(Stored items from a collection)
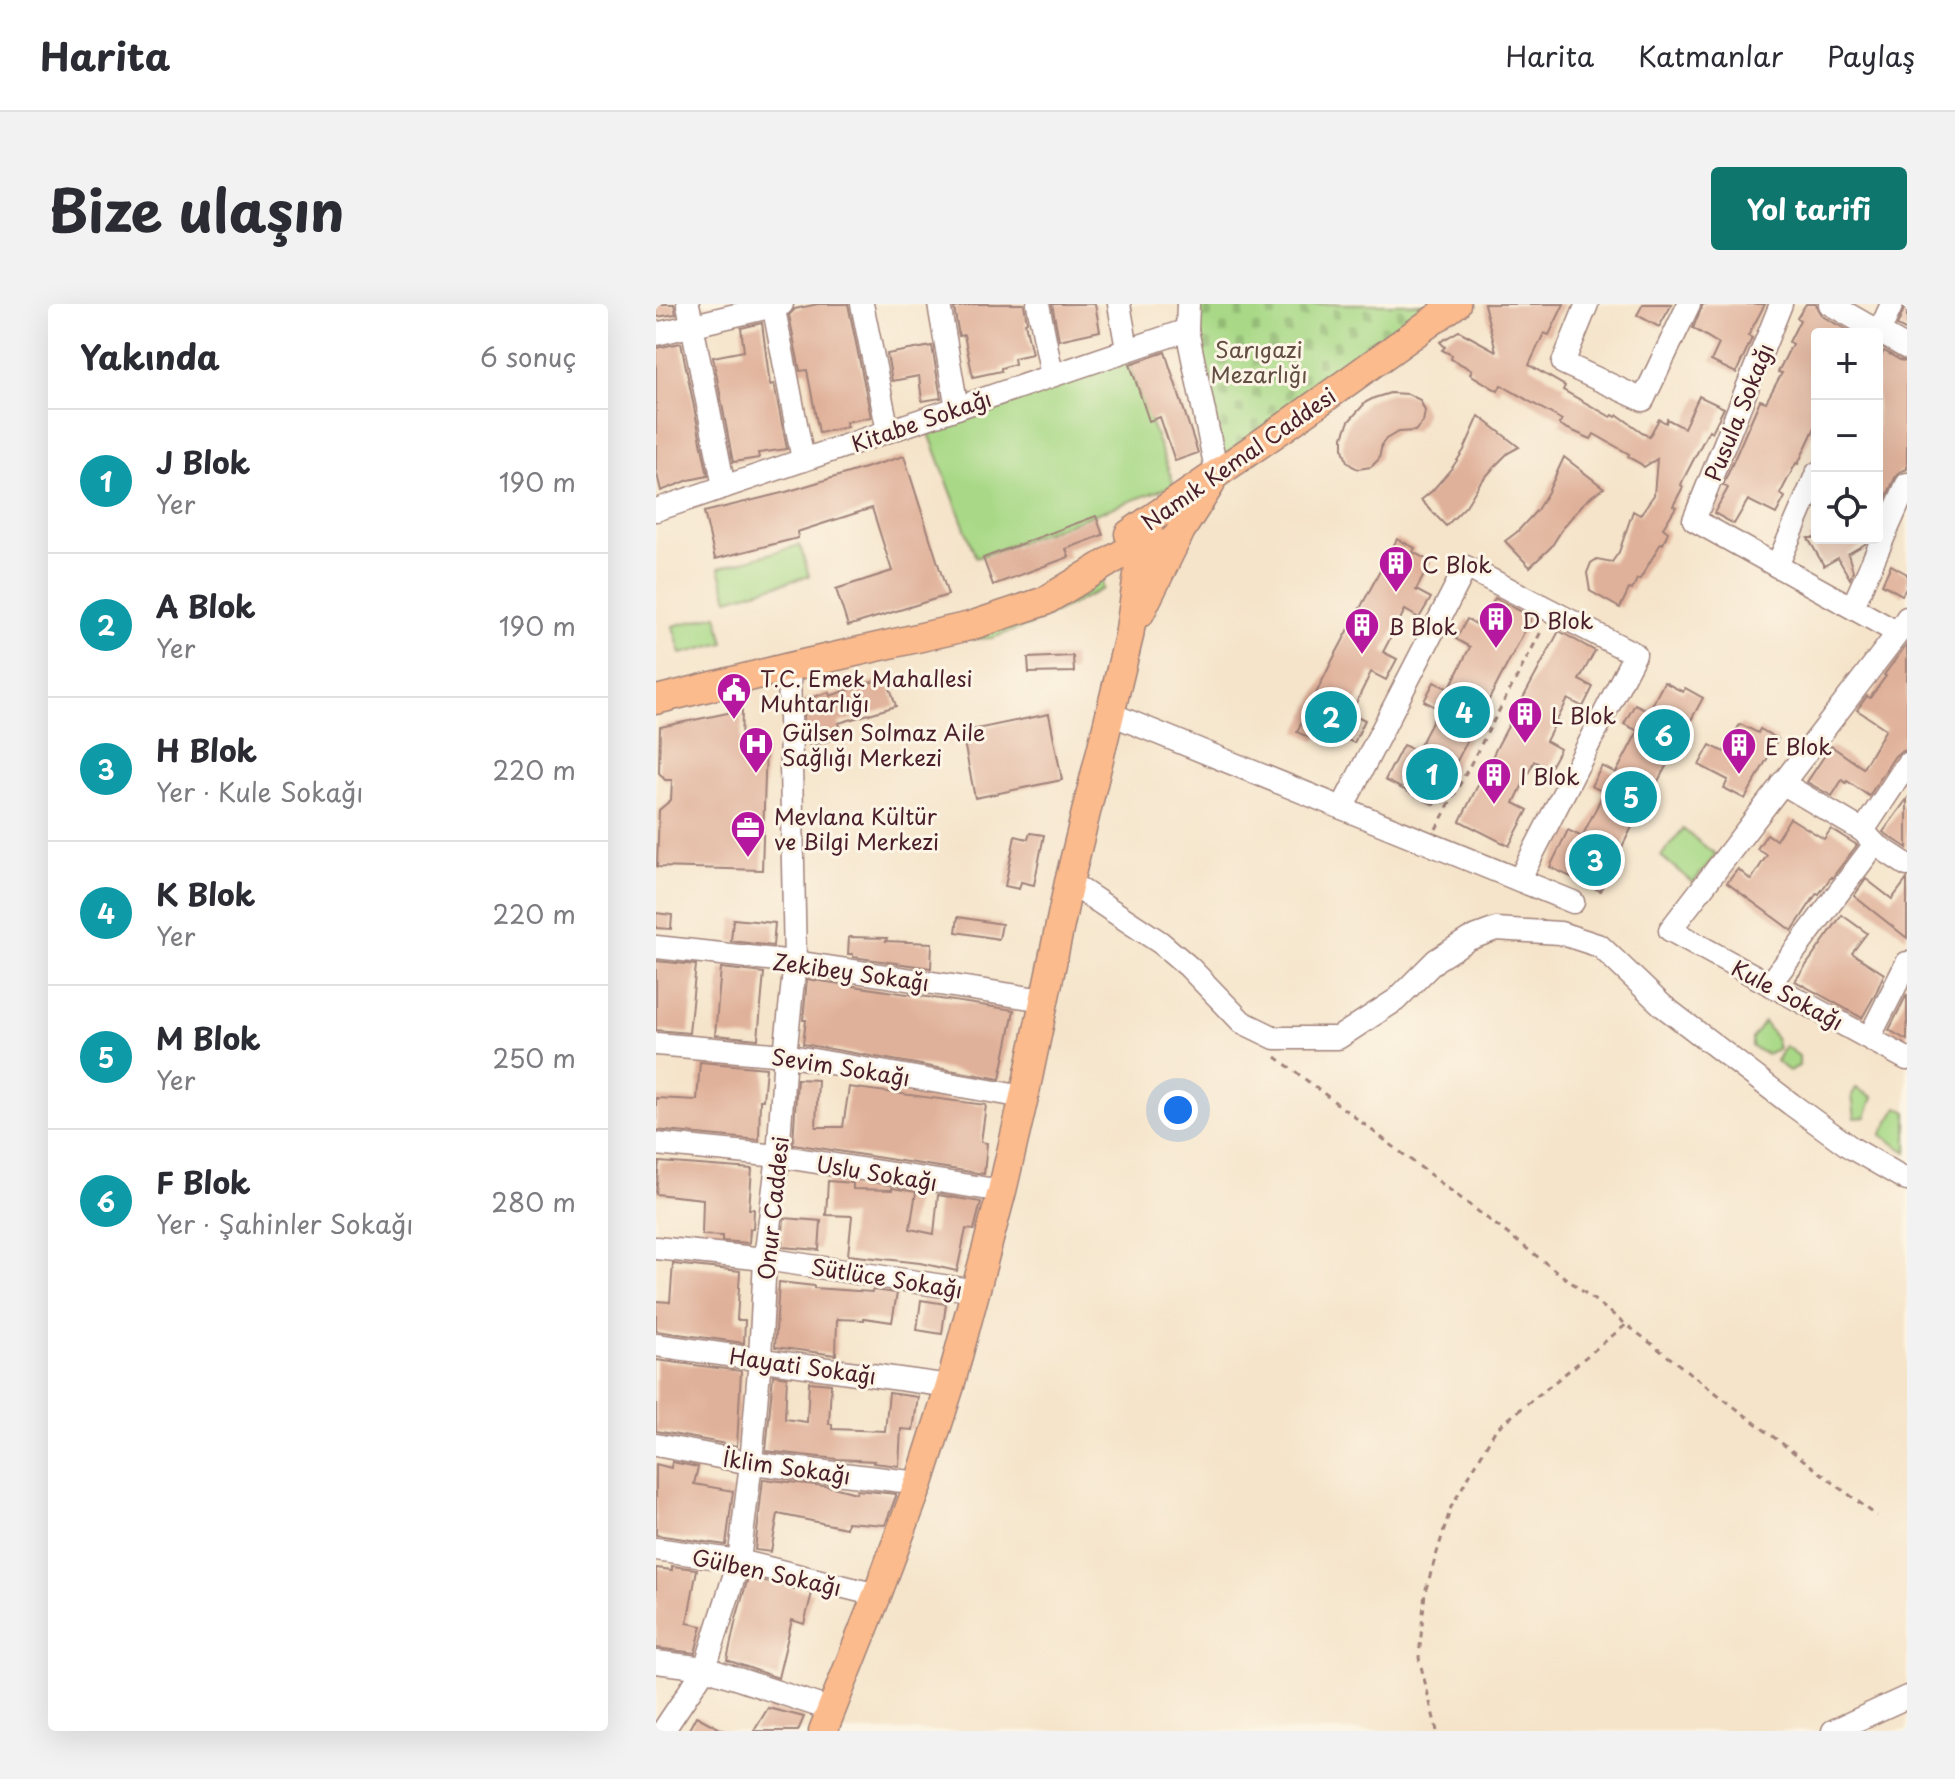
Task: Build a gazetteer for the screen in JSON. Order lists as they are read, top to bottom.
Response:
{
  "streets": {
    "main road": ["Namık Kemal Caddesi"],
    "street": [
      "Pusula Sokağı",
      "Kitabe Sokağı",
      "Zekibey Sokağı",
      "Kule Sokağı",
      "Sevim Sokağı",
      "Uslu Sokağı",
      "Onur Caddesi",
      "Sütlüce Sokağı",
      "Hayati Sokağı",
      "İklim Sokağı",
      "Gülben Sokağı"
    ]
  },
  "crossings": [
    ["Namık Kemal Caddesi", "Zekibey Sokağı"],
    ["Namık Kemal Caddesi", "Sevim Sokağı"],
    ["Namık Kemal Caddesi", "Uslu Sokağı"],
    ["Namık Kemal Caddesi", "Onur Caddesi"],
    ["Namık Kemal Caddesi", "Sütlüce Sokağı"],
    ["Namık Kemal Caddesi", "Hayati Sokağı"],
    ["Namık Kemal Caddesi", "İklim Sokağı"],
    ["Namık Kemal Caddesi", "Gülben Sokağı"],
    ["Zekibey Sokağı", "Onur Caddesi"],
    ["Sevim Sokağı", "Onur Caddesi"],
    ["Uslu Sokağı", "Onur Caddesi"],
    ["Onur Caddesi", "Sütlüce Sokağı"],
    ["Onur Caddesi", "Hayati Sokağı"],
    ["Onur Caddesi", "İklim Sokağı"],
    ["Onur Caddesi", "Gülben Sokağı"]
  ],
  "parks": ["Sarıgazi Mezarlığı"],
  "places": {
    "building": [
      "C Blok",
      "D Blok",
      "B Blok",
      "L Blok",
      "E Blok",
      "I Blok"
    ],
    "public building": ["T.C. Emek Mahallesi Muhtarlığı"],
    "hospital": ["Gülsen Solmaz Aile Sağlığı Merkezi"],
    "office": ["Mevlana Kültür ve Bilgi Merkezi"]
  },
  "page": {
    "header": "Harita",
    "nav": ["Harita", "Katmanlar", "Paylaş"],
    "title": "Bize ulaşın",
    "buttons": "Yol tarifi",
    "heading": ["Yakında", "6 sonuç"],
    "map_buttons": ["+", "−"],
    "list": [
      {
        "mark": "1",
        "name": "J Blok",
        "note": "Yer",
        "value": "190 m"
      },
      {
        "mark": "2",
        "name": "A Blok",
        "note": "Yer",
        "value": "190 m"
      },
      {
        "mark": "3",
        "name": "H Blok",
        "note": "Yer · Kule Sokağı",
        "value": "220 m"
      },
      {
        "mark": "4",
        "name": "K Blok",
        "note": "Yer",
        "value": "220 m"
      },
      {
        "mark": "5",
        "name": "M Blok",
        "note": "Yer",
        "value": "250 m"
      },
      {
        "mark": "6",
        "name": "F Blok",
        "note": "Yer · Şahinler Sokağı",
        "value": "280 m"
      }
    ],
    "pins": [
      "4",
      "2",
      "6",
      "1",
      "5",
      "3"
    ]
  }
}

**Task objective:** Write the data above out again exactly, minus its pictures.

**Output of the task:**
Task: Build a gazetteer for the screen in JSON. Order lists as they are read, top to bottom.
Response:
{
  "streets": {
    "main road": ["Namık Kemal Caddesi"],
    "street": [
      "Pusula Sokağı",
      "Kitabe Sokağı",
      "Zekibey Sokağı",
      "Kule Sokağı",
      "Sevim Sokağı",
      "Uslu Sokağı",
      "Onur Caddesi",
      "Sütlüce Sokağı",
      "Hayati Sokağı",
      "İklim Sokağı",
      "Gülben Sokağı"
    ]
  },
  "crossings": [
    ["Namık Kemal Caddesi", "Zekibey Sokağı"],
    ["Namık Kemal Caddesi", "Sevim Sokağı"],
    ["Namık Kemal Caddesi", "Uslu Sokağı"],
    ["Namık Kemal Caddesi", "Onur Caddesi"],
    ["Namık Kemal Caddesi", "Sütlüce Sokağı"],
    ["Namık Kemal Caddesi", "Hayati Sokağı"],
    ["Namık Kemal Caddesi", "İklim Sokağı"],
    ["Namık Kemal Caddesi", "Gülben Sokağı"],
    ["Zekibey Sokağı", "Onur Caddesi"],
    ["Sevim Sokağı", "Onur Caddesi"],
    ["Uslu Sokağı", "Onur Caddesi"],
    ["Onur Caddesi", "Sütlüce Sokağı"],
    ["Onur Caddesi", "Hayati Sokağı"],
    ["Onur Caddesi", "İklim Sokağı"],
    ["Onur Caddesi", "Gülben Sokağı"]
  ],
  "parks": ["Sarıgazi Mezarlığı"],
  "places": {
    "building": [
      "C Blok",
      "D Blok",
      "B Blok",
      "L Blok",
      "E Blok",
      "I Blok"
    ],
    "public building": ["T.C. Emek Mahallesi Muhtarlığı"],
    "hospital": ["Gülsen Solmaz Aile Sağlığı Merkezi"],
    "office": ["Mevlana Kültür ve Bilgi Merkezi"]
  },
  "page": {
    "header": "Harita",
    "nav": ["Harita", "Katmanlar", "Paylaş"],
    "title": "Bize ulaşın",
    "buttons": "Yol tarifi",
    "heading": ["Yakında", "6 sonuç"],
    "map_buttons": ["+", "−"],
    "list": [
      {
        "mark": "1",
        "name": "J Blok",
        "note": "Yer",
        "value": "190 m"
      },
      {
        "mark": "2",
        "name": "A Blok",
        "note": "Yer",
        "value": "190 m"
      },
      {
        "mark": "3",
        "name": "H Blok",
        "note": "Yer · Kule Sokağı",
        "value": "220 m"
      },
      {
        "mark": "4",
        "name": "K Blok",
        "note": "Yer",
        "value": "220 m"
      },
      {
        "mark": "5",
        "name": "M Blok",
        "note": "Yer",
        "value": "250 m"
      },
      {
        "mark": "6",
        "name": "F Blok",
        "note": "Yer · Şahinler Sokağı",
        "value": "280 m"
      }
    ],
    "pins": [
      "4",
      "2",
      "6",
      "1",
      "5",
      "3"
    ]
  }
}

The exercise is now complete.